### PASSAGE SHOWN

I have already put my name down on the list for A doe. I am excited and since I really am just wanting a pet and a milker I think her goats will do me just fine.


----------



## Epona142 (May 26, 2008)

*Re: Thinking about Adding a Nubian what do you think of thes*

Here are new pictures of Camille, on this page: http://udderlycountry.webs.com/juniors.htm

Can you believe how much she changed? She is SUPER sweet too, she followed us around the whole time. Carrie (the owner) is in love with her and so am I! We also picked up the doeling "Annie" who went to live with a neighbor and friend, Matt.

All three of us are on the waiting list for next year so it's going to be interest!


----------



## GoatJoy (Aug 9, 2010)

*Re: Thinking about Adding a Nubian what do you think of thes*

Can someone tell me how to post pics? i was trying to post a pic of Martin now...but i dont know what im doing lol


----------



## Kfin (Jun 23, 2010)

*Re: Thinking about Adding a Nubian what do you think of thes*

You have to host it on Facebook, or a photo hosting place to give it a url, then you select Img in the buttons at the top of the post thing here, and then copy and past that url between the two img tags.

If you can't get the picture hosted anywhere just email it to me and I will post it for you. My email is [email protected]


----------



## Epona142 (May 26, 2008)

*Re: Thinking about Adding a Nubian what do you think of thes*

What I do, is I resize the picture in Paint so a decent size, then upload to Photobucket. Then you use the link with the tags.

Or you can email it to me and I will post for you? epona142 @ gmail.com


----------



## GoatJoy (Aug 9, 2010)

######
### DATA LISTING

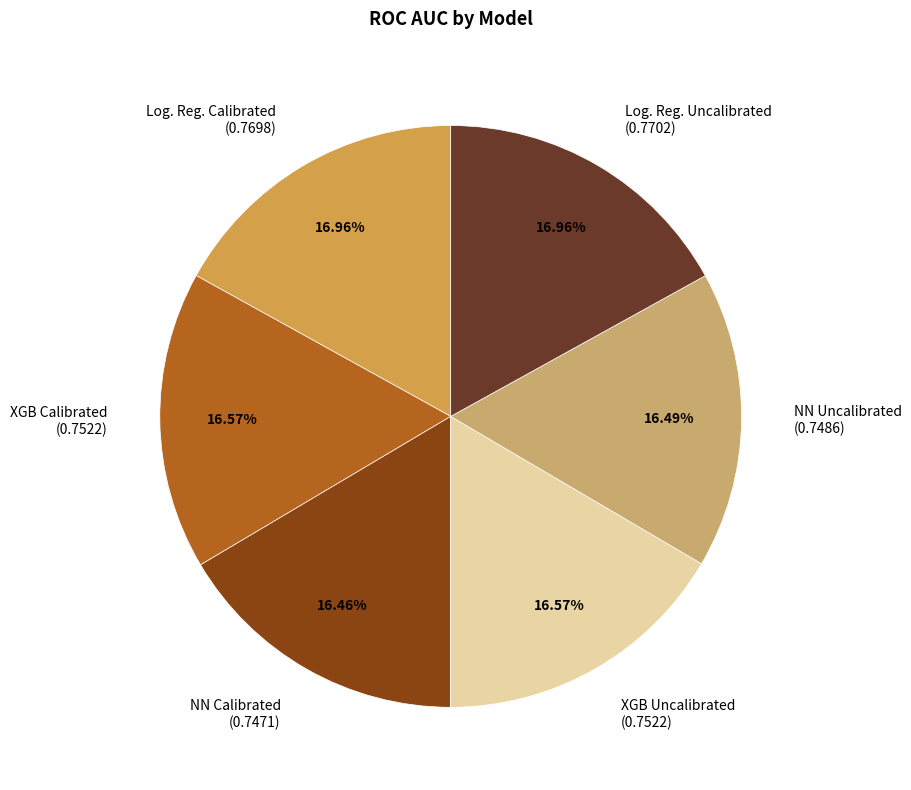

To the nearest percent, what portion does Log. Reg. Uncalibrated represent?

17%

######
### DATA LISTING

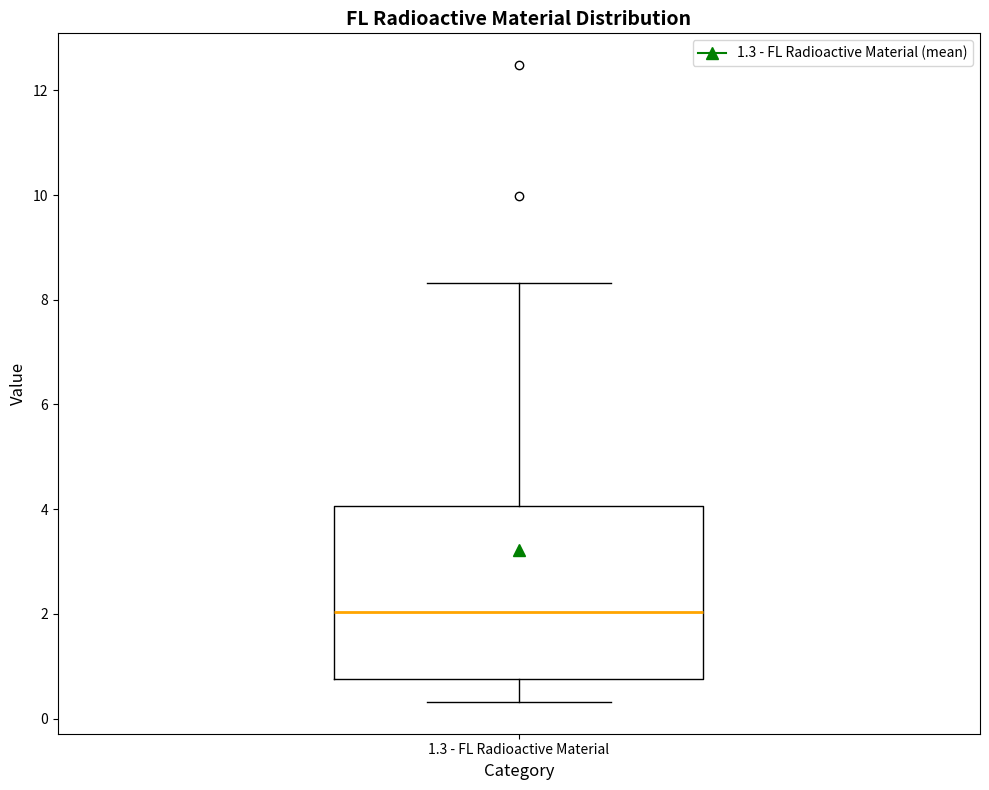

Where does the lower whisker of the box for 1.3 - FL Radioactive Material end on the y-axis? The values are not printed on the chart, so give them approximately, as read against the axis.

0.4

######

WHAT TO DO →
1. Please reproduce the goat forum thread word for word, starting with "## Kfin (Jun" and going on through "two img tags.".
2. Take up the goat forum thread after its last line and keep it going.

RESPONSE LIST →
1.
## Kfin (Jun 23, 2010)

*Re: Thinking about Adding a Nubian what do you think of thes*

You have to host it on Facebook, or a photo hosting place to give it a url, then you select Img in the buttons at the top of the post thing here, and then copy and past that url between the two img tags.

2.
*Re: Thinking about Adding a Nubian what do you think of thes*

Are the pictures smaller if i send them from my phone? i really need to get a better pic of him anyway. I have a good one, but its not a sideshot. His spots have faded SO much. THey aren't even dark brown anymore. I bet when he's fully grown he will just be brown. But he is so pretty. He looks just like his mom in the face.


----------



## GoatJoy (Aug 9, 2010)

*Re: Thinking about Adding a Nubian what do you think of thes*















hoping i did it right... :?


----------



## KW Farms (Jun 21, 2008)

*Re: Thinking about Adding a Nubian what do you think of thes*

*Here ya go...you just had an extra (Img) on them.*


----------



## GoatJoy (Aug 9, 2010)

*Re: Thinking about Adding a Nubian what do you think of thes*

LOL ok thank you so much!!


----------



## Kfin (Jun 23, 2010)

*Re: Thinking about Adding a Nubian what do you think of thes*

Wow they both changed a lot in color. Thats interesting to see how much they change. I really like both though. The mother of Camille was out of Mikki and she also changed a lot. Its cool to see them older now. thanks for showing me.


----------



## Epona142 (May 26, 2008)

*Re: Thinking about Adding a Nubian what do you think of thes*

He looks great! A stunning boy.

And indeed its really neat to see how much they change. I love these goats.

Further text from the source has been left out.